## Required action
Edit the material below by swapping "Adet" for "Miktar" and reproduce all remaining lines unchanged.

## Source material
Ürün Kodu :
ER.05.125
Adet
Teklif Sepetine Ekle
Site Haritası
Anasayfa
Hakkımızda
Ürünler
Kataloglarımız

## Answer space
Ürün Kodu :
ER.05.125
Miktar
Teklif Sepetine Ekle
Site Haritası
Anasayfa
Hakkımızda
Ürünler
Kataloglarımız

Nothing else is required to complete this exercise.